Working on the bone marrow transplant unit for the past 13 years, Higgins has witnessed many times when patients and families can’t be together, and how difficult this is for both parties.

“Even though the idea came as a result of COVID-19, it’s a problem anyway,” she says. “COVID-19 has exacerbated patient isolation through very strict visitor policies, or at certain times, a no-visitor policy. It is very important that we keep patients and families connected as much as possible.”

In a way, she says, that may be the silver lining of the pandemic: industries learning how they can be more efficient and better serve others.

“COVID-19 certainly has sparked a lot of creative ways to do things,” Higgins says. “It just shows how the process of innovation is so important and how we need to pivot and do what’s best for patients.”

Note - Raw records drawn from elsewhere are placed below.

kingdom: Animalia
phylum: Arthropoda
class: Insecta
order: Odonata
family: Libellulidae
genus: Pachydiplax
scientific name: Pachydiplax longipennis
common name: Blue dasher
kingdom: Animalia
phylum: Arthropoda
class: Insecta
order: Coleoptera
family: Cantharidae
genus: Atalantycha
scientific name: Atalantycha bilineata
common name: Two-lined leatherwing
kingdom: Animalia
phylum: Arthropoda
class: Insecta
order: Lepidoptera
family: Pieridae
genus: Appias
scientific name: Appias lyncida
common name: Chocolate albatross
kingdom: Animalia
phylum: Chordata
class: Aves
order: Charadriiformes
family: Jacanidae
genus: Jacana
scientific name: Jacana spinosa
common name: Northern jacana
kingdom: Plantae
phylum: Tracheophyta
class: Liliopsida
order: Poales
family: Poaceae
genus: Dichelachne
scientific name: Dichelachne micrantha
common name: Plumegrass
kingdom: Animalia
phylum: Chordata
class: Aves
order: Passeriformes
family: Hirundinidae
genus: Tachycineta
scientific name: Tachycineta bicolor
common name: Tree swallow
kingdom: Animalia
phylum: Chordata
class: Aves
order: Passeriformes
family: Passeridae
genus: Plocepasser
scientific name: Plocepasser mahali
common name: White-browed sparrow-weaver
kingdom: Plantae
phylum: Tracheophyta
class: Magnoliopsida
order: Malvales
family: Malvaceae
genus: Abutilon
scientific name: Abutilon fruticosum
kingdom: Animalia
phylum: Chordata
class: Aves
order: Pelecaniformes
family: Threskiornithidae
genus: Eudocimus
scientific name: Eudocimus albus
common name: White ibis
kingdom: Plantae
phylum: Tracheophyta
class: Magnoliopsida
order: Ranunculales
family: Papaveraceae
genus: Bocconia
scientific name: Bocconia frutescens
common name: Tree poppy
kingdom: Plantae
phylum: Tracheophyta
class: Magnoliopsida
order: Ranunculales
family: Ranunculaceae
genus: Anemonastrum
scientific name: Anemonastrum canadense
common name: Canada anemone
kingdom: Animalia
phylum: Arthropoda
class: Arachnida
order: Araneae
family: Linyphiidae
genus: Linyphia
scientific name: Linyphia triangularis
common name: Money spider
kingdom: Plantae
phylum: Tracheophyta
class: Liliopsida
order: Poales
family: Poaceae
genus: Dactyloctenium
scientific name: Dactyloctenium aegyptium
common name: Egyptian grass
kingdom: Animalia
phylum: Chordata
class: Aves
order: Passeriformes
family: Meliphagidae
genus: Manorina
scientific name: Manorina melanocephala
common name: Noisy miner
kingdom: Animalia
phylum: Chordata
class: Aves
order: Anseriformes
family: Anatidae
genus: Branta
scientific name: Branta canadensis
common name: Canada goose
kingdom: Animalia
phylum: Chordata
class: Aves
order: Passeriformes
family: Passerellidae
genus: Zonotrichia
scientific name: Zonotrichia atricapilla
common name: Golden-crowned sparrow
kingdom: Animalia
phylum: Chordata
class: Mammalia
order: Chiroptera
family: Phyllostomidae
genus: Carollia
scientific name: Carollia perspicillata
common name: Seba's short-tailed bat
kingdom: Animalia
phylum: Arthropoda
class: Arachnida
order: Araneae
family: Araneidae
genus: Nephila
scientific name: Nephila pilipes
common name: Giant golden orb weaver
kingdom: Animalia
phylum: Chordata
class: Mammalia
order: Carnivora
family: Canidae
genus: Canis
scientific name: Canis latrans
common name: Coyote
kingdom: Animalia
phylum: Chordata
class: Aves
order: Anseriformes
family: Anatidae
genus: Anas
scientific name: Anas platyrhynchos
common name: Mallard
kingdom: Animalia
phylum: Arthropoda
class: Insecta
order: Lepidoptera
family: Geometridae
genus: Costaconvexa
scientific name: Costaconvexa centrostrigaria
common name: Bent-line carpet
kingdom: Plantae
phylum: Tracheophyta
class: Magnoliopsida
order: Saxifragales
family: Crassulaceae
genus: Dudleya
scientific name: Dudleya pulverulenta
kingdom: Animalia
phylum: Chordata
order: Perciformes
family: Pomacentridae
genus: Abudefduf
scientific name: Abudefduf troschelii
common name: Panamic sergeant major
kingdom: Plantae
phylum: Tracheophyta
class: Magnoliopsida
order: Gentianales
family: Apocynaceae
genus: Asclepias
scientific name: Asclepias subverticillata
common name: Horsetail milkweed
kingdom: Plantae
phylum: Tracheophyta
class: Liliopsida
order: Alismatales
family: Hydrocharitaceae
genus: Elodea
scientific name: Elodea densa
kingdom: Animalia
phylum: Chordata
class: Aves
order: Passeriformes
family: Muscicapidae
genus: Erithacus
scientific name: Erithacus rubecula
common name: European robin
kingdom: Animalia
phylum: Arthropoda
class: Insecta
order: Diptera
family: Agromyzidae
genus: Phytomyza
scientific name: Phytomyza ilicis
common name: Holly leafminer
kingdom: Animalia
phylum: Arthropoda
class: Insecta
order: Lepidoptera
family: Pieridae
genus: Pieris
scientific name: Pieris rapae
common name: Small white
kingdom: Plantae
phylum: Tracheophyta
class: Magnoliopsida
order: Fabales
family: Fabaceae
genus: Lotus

The Healthcare Innovation Online Graduate Certificate program is teaching Higgins, Rynkiewicz, and other UConn students like them how to do just that.

“This program has created a roadmap of how to take an idea through the process of innovation, in a step-by-step process,” Higgins says. “I’ve also learned the importance of understanding that there are no setbacks, just learning opportunities. You just have to keep moving forward.”

“It’s something we all need to be doing,” Rynkiewicz says. “Regardless of what industry you’re in, there is a need or a reason that you can innovate. Even if you don’t realize you’re doing it, you probably are, and this program gives you the tools.”